Unitarian Universalism

Submitted by Ken Watts on Tue, 06/19/2007 - 10:03

As regular readers will recall, I recently took the quiz on BeliefNet, designed to rank which religions I'm compatible with. You can see the results here.

So far I've written about Secular Humanism and Jehovah's Witnesses—my most likely, and least likely, matches. Today I'm looking at the second most likely for me, Unitarian Universalism.

I didn't expect a little on-line survey to be so insightful, but I must say I am impressed. Even the history of Unitarian Universalism matches my own journey.

The denomination is the result of a merger between two groups—Unitarians and Universalists—in 1961.

Prior to that, Unitarians were Christians who didn't believe in the trinity, but instead believed that God was a unity. Today, even some atheists are Unitarians.

Hence the old joke: A Unitarian is a person who believes there is, at most, one God.

When I was still a Christian I researched the doctrine of the trinity at length.
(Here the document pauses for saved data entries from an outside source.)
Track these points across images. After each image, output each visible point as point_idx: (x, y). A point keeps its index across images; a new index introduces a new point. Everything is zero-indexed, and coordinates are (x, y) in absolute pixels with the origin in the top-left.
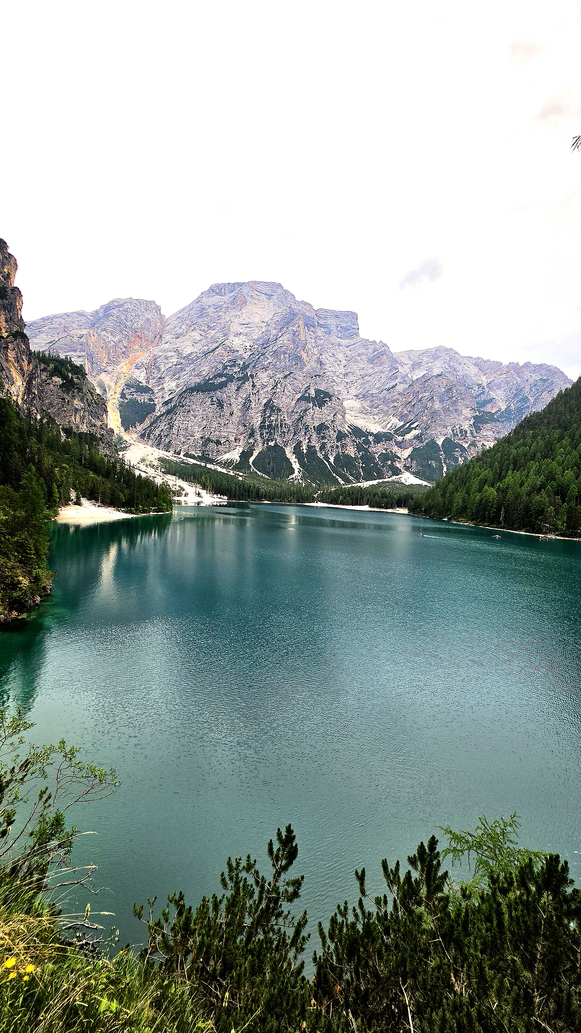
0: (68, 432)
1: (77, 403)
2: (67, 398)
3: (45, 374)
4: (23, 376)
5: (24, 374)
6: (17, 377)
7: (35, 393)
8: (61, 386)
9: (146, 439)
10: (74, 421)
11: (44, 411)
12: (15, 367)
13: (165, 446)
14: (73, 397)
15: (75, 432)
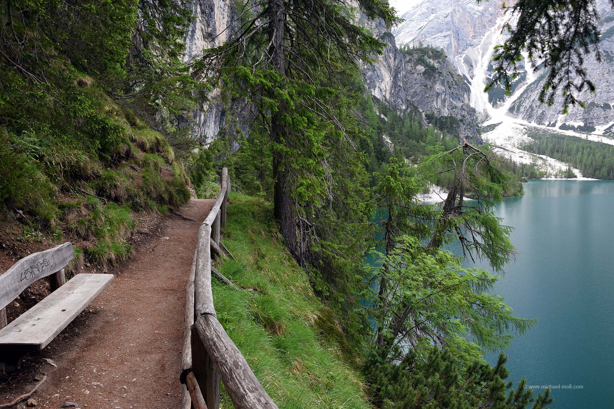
0: (430, 118)
1: (438, 87)
2: (429, 83)
3: (410, 64)
4: (390, 72)
5: (391, 70)
6: (386, 74)
7: (400, 86)
8: (424, 73)
9: (515, 113)
10: (436, 106)
11: (408, 101)
12: (383, 65)
13: (537, 118)
14: (435, 82)
15: (436, 117)
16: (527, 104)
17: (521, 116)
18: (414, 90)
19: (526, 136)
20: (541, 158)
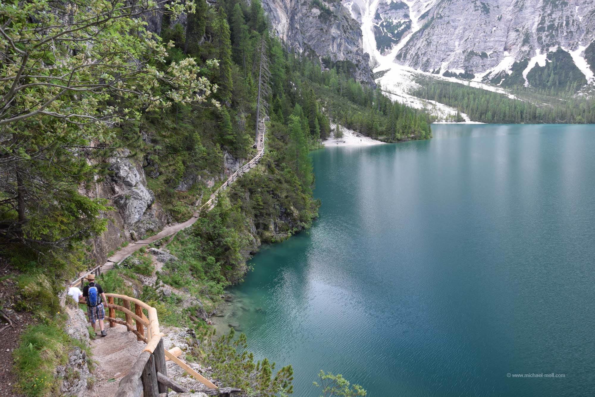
0: (327, 62)
1: (334, 31)
2: (325, 27)
3: (305, 7)
4: (287, 14)
5: (288, 12)
6: (283, 15)
7: (297, 28)
8: (320, 17)
9: (402, 60)
10: (332, 50)
11: (305, 44)
12: (280, 6)
13: (422, 65)
14: (330, 26)
15: (333, 62)
16: (413, 51)
17: (407, 63)
18: (310, 34)
19: (414, 82)
20: (431, 103)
While I never thought of myself, at the time, as rejecting the doctrine, I basically came to a point of view not far from Unitarianism.

Unitarianism went on "to stress the importance of rational thinking, each person's direct relationship with God, and the humanity of Jesus."

This could easily be a description of my own journey toward the end of my time as a Christian.

Meanwhile, Universalists had come to the conclusion that a loving God would not condemn anyone to hell—another conclusion I drew early on.

Although this belief is as old as Christianity (it's delineated by the early fathers of the church), Universalism only became a separate denomination in 1793, in the United States.

The Unitarian Universalist Association of Congregations affirms and promotes seven principles:

  1. The inherent worth and dignity of every person
  2. Justice, equity and compassion in human relations
  3. Acceptance of one another and encouragement to spiritual growth in our congregations
  4. A free and responsible search for truth and meaning
  5. The right of conscience and the use of the democratic process within our congregations and in society at large
  6. The goal of world community with peace, liberty, and justice for all
  7. Respect for the interdependent web of all existence of which we are a part

I tried, out of a sense of fairness to the other groups I've written about, to find something to quibble with, even a little bit, in that list. But I failed.

I was particularly impressed that the words "truth" and "meaning" were uncapitalized. That says a lot.

If they are anything like their website, and if I were at all tempted to become religious again, I'd be tempted to be a Unitarian Universalist.